Why this is called “SwiGLU”

:class: tip

It is a GLU-style gated FFN where the gate activation is Swish/SiLU.


Parameter Count and the “4d” Rule of Thumb#

Classic FFN uses two matrices: \(W_1\) and \(W_2\). SwiGLU uses three: \(W_1, W_2, W_3\).

If you kept the same \(d_{\text{ff}} = 4d\), SwiGLU would have more parameters.

In practice, many models adjust \(d_{\text{ff}}\) downward so total compute stays similar.

A common heuristic:

\[d_{\text{ff}} \approx \frac{8}{3} d\]

for SwiGLU, which roughly matches the parameter/compute budget of a \(4d\) GELU FFN.


Where FFN Sits in the Transformer Block#

In a modern Pre-Norm decoder block (typical LLM), you often see:

\[x \leftarrow x + \mathrm{Attn}(\mathrm{Norm}(x))\]
\[x \leftarrow x + \mathrm{FFN}(\mathrm{Norm}(x))\]

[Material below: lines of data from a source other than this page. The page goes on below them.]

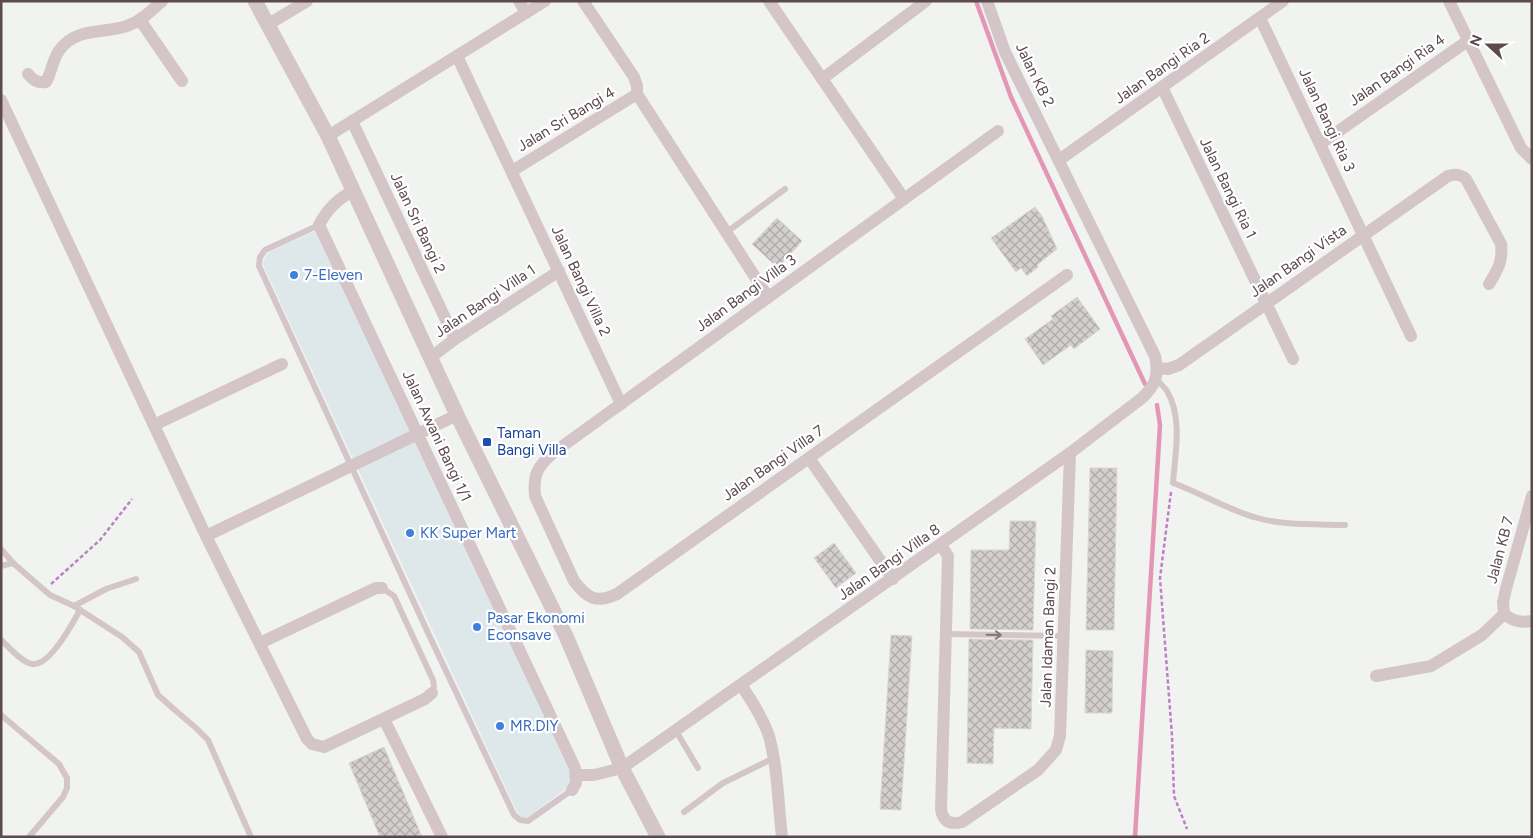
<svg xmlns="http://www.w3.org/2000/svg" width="1533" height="838" viewBox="0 0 1533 838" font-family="Figtree,sans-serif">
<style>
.commercial{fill:#dee8ea}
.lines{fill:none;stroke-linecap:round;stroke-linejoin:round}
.stream{stroke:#e496b7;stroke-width:4.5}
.building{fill:url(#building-cross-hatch);stroke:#dbd6d5}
.path{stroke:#bd7fc6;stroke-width:2.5;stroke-dasharray:4 2.5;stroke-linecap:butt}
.service{stroke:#d4c6c8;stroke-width:6}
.minor{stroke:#d4c6c8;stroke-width:12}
.tertiary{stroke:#d4c6c8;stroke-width:15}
.oneway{stroke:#867578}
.shop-dot{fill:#3f7fe0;stroke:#fff;stroke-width:2}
.transit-dot{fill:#1a4fb4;stroke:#fff;stroke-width:2}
.labels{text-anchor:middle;stroke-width:4.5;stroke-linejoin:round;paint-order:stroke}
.street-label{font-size:15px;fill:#5c4a4d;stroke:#fff}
.shop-label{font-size:15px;fill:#366cbe;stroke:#fff;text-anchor:start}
.transit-label{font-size:15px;fill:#164399;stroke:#fff;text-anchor:start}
</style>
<defs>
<pattern id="building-cross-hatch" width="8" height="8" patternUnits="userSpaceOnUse" patternTransform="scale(1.25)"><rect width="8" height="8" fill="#d4cfcf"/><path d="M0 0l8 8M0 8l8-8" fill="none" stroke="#afaaaa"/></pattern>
</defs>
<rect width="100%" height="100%" fill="#f1f3f1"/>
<polygon class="commercial" points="315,231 569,770 571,777 567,788 528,817 521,817 517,812 263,265 264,259 269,252"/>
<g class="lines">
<g class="stream">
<polyline points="976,1 1011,97 1145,384"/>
<polyline points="1135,837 1160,425 1157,405"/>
</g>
</g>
<g class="building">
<polygon points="1035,207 1042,216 1057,249 1037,265 1038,267 1027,276 1021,268 1016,272 991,238"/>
<polygon points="777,218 802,241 778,268 752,244"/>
<polygon points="1077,297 1100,329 1074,349 1071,345 1043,365 1025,339 1053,319 1051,316"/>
<polygon points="1090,468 1117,468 1114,630 1086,630"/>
<polygon points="1010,521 1036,521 1033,630 970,629 971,550 1009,550"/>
<polygon points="834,543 856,573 836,588 814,558"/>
<polygon points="891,635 912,636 901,810 880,809"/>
<polygon points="969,639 1033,640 1031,729 994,728 993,764 967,763"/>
<polygon points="1086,650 1113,651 1112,713 1085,713"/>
<polygon points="384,747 422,837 380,837 349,763"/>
</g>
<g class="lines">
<g class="path">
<polyline points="1171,492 1160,578 1172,736 1174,796 1187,829"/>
<polyline points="51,584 100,540 132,499"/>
</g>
<g class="service">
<polyline points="319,225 265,250 260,257 259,266 429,635 514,815 520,820 528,821 572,790"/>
<polyline points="727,232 785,189"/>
<path d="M1156 379C1160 383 1164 387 1167 391 1183 418 1175 454 1173 483 1201 493 1226 509 1254 517 1282 526 1316 524 1345 525"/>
<polyline points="1,549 13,563 50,595 74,606 122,637 139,652 158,695 176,711 196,728 208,740 251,837"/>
<polyline points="1,566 13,563"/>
<polyline points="382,588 394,596 433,680 434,686 432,693"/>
<polyline points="74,606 106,589 136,579"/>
<polyline points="946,634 1064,636"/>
<path d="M1 640C9 647 21 662 32 664 49 667 73 623 80 610"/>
<polyline points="1,715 59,764 67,778 67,788 63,797 29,837"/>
<polyline points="676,731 698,768"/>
<polyline points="684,812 723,783 774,758"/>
</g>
<g class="minor">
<polyline points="519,1 526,13"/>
<polyline points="583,1 634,77 637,86 637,94 768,297"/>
<polyline points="769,1 904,199"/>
<polyline points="1449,1 1521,148 1532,159"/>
<polyline points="1260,18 1411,336"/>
<polyline points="140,20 182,81"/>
<polyline points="267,25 307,1"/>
<polyline points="457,56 621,404"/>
<path d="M28 74C33 80 37 83 46 82 53 69 53 54 65 44 82 28 107 33 127 26 141 21 151 11 162 1"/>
<polyline points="822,79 926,1"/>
<polyline points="1162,87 1293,359"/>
<polyline points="1,100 206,536 307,739 312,744 324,747 425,699 432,693"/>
<polyline points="352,121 455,339"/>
<path d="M998 131 553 453C537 467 533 475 535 496L574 581C587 598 596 604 617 594L1067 275"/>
<polyline points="328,136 545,1"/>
<polyline points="1320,144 1469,40"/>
<polyline points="1059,160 1283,1"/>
<polyline points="512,171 637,94"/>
<path d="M354 190C338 199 328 208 319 225L575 768 576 783 572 790"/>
<polyline points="430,358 455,339 559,271"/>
<path d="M1157 368 1168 369 1179 365 1448 176C1456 174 1460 174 1466 179L1501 244C1503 262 1498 269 1489 284"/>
<polyline points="154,425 282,364"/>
<polyline points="809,458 893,579"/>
<polyline points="206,536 457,415"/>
<path d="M941 545 948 556 941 809C943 822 950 825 962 822L1038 770 1056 750 1060 736 1070 453"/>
<polyline points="1504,614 1503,602 1506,589 1532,496"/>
<path d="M1504 614C1513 621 1520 623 1532 621"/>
<polyline points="260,643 376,588 382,588"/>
<polyline points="1376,676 1431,666 1482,635 1504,614"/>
<path d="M741 685C752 701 763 718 769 736 778 769 778 804 782 837"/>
<polyline points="384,719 442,837"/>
<path d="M576 775H594L622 768 1070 453 1142 398C1156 385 1159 375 1155 356L1005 52 987 1"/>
</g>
<polyline class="tertiary" points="255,1 328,136 457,415 566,636 622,768 658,837"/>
</g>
<defs><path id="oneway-shaft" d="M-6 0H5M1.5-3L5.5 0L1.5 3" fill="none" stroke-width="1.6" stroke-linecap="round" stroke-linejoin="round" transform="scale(1.25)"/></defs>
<use class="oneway" href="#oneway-shaft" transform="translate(994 635) rotate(1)"/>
<g class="shop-dot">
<circle cx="294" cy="275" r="5"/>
<circle cx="410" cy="533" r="5"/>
<circle cx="477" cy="627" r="5"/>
<circle cx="500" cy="726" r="5"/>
</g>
<rect class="transit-dot" x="482" y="437" width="10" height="10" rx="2.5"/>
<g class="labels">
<g class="street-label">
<text transform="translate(1162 68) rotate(-35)" y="5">Jalan Bangi Ria 2</text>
<text transform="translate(1397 70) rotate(-35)" y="5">Jalan Bangi Ria 4</text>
<text transform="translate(1035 75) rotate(64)" y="5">Jalan KB 2</text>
<text transform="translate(566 119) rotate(-31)" y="5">Jalan Sri Bangi 4</text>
<text transform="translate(1327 120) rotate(65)" y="5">Jalan Bangi Ria 3</text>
<text transform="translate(1228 188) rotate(64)" y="5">Jalan Bangi Ria 1</text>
<text transform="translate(418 223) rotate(65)" y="5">Jalan Sri Bangi 2</text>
<text transform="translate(1298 261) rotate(-35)" y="5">Jalan Bangi Vista</text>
<text transform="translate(581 281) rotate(65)" y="5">Jalan Bangi Villa 2</text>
<text transform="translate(746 293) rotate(-36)" y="5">Jalan Bangi Villa 3</text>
<text transform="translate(485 301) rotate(-34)" y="5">Jalan Bangi Villa 1</text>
<text transform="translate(437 436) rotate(65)" y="5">Jalan Awani Bangi 1/1</text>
<text transform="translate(773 463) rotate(-35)" y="5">Jalan Bangi Villa 7</text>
<text transform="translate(1500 550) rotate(-75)" y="5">Jalan KB 7</text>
<text transform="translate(889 562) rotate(-35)" y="5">Jalan Bangi Villa 8</text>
<text transform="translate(1048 637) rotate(-88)" y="5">Jalan Idaman Bangi 2</text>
</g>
<g class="shop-label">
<text x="304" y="280">7-Eleven</text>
<text x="420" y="538">KK Super Mart</text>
<text x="487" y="623">Pasar Ekonomi<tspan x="487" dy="17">Econsave</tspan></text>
<text x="510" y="731">MR.DIY</text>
</g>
<g class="transit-label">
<text x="497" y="438">Taman<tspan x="497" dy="17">Bangi Villa</tspan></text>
</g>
</g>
<rect width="1533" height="838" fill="none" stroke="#5c4a4d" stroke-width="5"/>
<g transform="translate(1488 45) rotate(291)" stroke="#ffffff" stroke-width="4" paint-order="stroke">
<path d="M0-4L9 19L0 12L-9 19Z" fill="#5c4a4d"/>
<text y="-8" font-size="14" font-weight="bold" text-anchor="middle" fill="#5c4a4d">N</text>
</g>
</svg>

So FFN is always paired with:

  • Normalization (often RMSNorm)

  • Residual connection


PyTorch Implementation (Minimal)#

Below is a minimal SwiGLU FFN module.


import torch

import torch.nn as nn

import torch.nn.functional as F


class SwiGLU(nn.Module):

    def __init__(self, d_model, d_ff):

        super().__init__()

        self.w1 = nn.Linear(d_model, d_ff, bias=False)  # gate branch

        self.w2 = nn.Linear(d_model, d_ff, bias=False)  # value branch

        self.w3 = nn.Linear(d_ff, d_model, bias=False)  # project back


    def forward(self, x):

        gate = F.silu(self.w1(x))

        val  = self.w2(x)

        return self.w3(gate * val)

Shape check#

If \(x\) has shape \((B, T, d)\), then:

  • w1(x), w2(x) have shape \((B, T, d_{\text{ff}})\)

  • after gating and w3, output returns to \((B, T, d)\)


Practical Notes#

1. Activation choice#

Why SiLU/Swish?

  • Smooth, non-saturating behavior

  • Often trains more stably than ReLU

  • Empirically strong in large-scale LLMs

2. Bias terms#

Many LLM implementations set FFN linear layers to bias=False for efficiency and because normalization reduces the need.

3. Efficiency#

FFN typically dominates compute in Transformers (often more FLOPs than attention), especially at shorter context lengths.


Summary#

  • The FFN provides per-token nonlinearity and feature transformation.

  • Classic FFN is a 2-layer MLP (ReLU/GELU).

  • Modern LLMs often use gated FFNs, especially SwiGLU.

  • SwiGLU computes: \((\mathrm{SiLU}(XW_1) \odot XW_2) W_3\).

  • FFN is used with Pre-Norm + residual connections inside each Transformer block.